At UC Santa Cruz freshman applicants increased by 7.9 percent with 49,133 total applicants, while transfer student applicants saw a 13.3 percent increase with 9,969 applications.
In response to the flood of applicants the UC hopes to increase enrollment by 5,000 California student residents next year, adding to an overall goal of 10,000 in-state residents over the next three years, said UC President Janet Napolitano.
“The commitment is from the UC president, as the person who is working most closely with the state legislature and the governor, who has wanted to see more students accommodated in the UC system,” said Michael McCawley, UCSC director of admissions. “And as a UC campus, we need to do our part toward that goal as well.”
This year the UC application deadline was extended for transfer students from Nov. 30 to Jan. 4 with the hope to expand enrollment.
“Lengthening the application window will help us meet this goal of expanding access to UC for California students, particularly California community college students,” said UC Office of the President (UCOP) media specialist Kate Moser. “This is in line with our goal to admit two freshmen students for every one transfer student.”
Moser said UCOP’s goal to encourage more transfer applicants was successful, with numbers rising 11.8 percent since last year.

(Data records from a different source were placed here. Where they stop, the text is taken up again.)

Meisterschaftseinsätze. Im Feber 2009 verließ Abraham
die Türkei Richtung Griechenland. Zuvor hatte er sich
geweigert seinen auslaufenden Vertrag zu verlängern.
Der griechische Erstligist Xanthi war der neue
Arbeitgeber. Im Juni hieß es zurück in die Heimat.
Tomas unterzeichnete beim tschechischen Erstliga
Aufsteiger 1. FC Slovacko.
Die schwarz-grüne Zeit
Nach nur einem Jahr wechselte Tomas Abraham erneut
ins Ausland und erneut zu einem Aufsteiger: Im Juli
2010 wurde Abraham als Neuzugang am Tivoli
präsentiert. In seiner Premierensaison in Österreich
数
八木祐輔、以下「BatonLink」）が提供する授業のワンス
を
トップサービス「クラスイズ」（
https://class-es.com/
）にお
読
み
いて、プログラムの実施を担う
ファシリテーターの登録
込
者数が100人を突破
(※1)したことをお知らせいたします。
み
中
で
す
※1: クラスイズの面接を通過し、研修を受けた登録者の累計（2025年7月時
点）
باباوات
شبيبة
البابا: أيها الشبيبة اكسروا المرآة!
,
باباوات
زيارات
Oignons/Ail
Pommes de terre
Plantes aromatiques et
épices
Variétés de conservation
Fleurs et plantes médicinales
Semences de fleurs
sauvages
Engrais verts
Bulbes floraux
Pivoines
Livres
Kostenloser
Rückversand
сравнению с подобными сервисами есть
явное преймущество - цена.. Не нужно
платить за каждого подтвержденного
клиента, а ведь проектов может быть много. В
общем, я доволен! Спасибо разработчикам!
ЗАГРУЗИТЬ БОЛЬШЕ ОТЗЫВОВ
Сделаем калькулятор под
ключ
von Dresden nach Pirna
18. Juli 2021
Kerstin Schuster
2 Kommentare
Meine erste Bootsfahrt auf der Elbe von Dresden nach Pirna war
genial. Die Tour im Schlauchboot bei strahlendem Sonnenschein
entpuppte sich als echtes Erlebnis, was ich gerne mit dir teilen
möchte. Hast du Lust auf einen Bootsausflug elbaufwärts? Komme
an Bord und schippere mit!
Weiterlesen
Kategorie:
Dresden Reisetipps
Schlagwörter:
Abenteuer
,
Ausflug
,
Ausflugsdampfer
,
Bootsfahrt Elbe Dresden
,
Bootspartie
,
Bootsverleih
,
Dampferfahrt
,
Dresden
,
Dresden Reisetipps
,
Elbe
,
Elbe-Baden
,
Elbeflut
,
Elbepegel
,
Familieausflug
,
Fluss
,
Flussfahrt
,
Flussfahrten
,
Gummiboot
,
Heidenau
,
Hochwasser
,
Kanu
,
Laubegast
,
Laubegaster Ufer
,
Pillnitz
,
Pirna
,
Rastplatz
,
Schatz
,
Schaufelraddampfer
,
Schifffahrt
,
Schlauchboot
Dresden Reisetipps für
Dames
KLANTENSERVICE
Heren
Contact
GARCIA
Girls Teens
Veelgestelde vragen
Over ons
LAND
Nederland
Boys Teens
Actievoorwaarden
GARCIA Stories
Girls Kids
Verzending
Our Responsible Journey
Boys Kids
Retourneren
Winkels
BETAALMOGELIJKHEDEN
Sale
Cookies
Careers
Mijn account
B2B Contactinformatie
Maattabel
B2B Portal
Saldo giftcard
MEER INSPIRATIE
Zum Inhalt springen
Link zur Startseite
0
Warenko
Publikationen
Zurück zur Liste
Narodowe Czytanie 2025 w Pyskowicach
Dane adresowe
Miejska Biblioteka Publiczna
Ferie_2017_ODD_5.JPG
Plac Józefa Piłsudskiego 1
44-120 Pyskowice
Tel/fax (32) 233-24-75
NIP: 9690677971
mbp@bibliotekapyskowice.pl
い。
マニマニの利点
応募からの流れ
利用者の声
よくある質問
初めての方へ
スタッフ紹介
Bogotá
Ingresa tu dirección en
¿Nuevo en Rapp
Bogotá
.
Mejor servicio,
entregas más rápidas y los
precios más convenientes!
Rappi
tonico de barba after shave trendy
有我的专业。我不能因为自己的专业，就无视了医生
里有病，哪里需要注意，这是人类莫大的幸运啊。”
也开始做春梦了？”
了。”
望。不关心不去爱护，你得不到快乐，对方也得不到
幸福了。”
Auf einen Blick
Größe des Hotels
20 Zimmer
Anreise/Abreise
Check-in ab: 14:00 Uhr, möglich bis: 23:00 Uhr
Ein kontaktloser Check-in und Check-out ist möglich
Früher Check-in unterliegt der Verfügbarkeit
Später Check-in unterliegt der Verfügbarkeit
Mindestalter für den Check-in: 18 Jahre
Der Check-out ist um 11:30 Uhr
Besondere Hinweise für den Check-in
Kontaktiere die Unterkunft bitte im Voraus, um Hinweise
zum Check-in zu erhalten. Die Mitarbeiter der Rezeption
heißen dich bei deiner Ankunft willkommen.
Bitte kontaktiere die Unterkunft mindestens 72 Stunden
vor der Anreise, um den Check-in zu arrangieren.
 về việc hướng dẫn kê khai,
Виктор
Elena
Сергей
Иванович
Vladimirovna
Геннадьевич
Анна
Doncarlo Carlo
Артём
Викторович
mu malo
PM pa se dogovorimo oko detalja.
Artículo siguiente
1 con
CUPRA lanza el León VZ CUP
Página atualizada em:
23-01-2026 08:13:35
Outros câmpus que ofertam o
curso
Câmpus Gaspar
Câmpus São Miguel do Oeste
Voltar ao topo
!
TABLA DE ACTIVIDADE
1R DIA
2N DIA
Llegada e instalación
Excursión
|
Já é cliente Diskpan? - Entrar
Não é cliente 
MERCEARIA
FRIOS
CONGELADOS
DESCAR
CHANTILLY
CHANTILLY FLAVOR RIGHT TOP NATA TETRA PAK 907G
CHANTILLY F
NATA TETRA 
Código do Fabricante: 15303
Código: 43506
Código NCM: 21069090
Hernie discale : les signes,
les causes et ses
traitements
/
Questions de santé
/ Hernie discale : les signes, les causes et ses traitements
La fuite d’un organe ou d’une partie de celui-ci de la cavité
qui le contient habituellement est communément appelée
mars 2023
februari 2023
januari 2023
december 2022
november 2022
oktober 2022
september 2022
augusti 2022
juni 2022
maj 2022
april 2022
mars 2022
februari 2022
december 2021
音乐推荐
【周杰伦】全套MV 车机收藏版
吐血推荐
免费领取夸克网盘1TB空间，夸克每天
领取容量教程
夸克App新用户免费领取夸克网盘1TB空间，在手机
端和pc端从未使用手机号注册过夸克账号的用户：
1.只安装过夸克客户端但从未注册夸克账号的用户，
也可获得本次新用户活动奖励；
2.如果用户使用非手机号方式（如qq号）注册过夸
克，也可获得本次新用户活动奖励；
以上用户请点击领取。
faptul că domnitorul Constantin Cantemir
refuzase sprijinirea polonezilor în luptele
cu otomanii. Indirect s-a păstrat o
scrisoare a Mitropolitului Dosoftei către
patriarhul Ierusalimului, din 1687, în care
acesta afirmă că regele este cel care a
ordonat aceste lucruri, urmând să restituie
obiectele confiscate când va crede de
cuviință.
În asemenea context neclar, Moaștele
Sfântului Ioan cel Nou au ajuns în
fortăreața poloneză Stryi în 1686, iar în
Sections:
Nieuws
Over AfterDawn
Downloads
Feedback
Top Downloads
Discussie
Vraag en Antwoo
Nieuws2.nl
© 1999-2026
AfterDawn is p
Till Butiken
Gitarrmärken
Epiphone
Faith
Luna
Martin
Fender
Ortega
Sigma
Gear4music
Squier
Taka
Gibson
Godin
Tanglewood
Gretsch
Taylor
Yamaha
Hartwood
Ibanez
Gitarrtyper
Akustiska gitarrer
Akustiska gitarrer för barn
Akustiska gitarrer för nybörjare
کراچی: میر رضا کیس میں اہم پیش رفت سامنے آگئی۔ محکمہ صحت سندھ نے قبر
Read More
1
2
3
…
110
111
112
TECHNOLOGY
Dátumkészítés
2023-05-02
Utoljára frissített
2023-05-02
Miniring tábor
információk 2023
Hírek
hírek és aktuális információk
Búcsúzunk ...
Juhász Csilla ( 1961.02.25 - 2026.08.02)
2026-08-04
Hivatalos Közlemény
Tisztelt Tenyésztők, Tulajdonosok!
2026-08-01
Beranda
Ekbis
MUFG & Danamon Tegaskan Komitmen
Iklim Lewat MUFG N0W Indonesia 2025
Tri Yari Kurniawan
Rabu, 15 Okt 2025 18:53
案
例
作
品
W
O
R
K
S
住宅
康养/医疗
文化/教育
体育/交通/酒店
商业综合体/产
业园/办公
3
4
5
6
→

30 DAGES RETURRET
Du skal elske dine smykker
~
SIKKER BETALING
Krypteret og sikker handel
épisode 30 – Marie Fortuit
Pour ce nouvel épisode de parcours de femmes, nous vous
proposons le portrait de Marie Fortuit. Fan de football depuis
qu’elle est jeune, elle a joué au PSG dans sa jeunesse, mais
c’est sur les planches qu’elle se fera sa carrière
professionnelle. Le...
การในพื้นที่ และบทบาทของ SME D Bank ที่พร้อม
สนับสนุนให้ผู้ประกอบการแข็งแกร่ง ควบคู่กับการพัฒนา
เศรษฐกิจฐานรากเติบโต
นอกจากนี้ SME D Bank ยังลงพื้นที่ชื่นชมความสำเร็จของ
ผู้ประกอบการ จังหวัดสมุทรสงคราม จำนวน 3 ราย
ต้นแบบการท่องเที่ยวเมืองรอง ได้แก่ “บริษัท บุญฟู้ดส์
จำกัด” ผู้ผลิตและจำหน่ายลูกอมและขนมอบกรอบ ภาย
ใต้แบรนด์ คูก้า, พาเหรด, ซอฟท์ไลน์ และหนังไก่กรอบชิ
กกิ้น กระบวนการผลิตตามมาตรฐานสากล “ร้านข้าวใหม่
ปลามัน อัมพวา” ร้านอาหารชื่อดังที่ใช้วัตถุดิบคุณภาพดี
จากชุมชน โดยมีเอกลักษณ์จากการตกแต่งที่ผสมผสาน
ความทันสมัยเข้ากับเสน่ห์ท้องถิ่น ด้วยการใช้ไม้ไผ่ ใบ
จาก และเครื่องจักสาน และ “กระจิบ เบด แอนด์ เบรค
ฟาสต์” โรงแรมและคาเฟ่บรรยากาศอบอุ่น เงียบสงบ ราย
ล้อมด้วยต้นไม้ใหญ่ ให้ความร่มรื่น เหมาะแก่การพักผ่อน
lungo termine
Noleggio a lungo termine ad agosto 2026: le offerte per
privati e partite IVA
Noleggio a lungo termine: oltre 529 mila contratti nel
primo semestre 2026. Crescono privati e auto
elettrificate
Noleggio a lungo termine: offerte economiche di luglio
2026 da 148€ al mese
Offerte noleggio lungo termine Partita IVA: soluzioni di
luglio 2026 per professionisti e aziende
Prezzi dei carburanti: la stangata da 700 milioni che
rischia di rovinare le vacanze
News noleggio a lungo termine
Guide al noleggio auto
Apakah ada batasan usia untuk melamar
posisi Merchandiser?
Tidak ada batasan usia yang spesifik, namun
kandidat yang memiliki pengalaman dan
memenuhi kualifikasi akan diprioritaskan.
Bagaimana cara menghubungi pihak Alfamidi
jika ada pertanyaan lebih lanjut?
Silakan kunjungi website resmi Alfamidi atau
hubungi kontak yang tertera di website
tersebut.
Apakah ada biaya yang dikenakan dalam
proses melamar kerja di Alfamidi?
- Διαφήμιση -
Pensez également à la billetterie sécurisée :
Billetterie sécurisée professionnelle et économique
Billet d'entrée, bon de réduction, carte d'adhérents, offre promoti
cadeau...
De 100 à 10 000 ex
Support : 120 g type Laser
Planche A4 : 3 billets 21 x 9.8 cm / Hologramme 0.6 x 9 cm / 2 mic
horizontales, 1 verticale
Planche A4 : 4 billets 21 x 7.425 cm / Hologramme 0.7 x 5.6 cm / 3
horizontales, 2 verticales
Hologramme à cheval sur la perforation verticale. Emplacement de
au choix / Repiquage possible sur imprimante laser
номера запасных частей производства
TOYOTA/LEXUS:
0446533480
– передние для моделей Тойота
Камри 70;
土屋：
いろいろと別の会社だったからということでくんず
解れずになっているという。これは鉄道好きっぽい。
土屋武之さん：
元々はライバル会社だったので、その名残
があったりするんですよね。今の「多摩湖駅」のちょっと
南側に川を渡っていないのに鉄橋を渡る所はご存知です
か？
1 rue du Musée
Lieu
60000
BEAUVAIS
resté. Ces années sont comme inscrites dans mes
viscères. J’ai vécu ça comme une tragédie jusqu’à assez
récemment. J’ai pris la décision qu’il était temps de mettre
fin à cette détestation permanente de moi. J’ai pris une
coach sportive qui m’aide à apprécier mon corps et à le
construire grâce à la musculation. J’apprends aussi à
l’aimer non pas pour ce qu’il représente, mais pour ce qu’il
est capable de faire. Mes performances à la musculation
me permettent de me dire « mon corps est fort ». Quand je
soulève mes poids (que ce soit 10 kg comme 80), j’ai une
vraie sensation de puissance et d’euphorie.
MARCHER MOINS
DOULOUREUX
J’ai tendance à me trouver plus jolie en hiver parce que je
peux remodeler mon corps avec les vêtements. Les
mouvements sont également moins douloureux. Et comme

McCawley said the system-wide enrollment increase doesn’t necessarily mean UCSC will get an undergraduate student surge. Rather, UCSC will admit students when there are space and resources available.
“What people would like right now is ‘show us the picture,’ and I’m not sure we’re quite there yet, and so that creates some angst,” McCawley said. “As a campus, we have a track record of really being thoughtful about growth issues.”
Though students won’t learn of their admission decision until March, UCSC had a 51.1 percent acceptance rate for freshman for the 2015 school year, and a 57.5 percent rate for incoming transfers.
Despite concern, McCawley isn’t shaken. He’s certain the campus can handle any growth with added resources, but the planning hasn’t reached that point yet.
“We don’t know what the final enrollment growth will look like for next year; that’s still being kind of hammered out,” McCawley said. “[UCOP] has been working very closely with the campuses to identify what the issues might be, who can grow and who can’t grow.”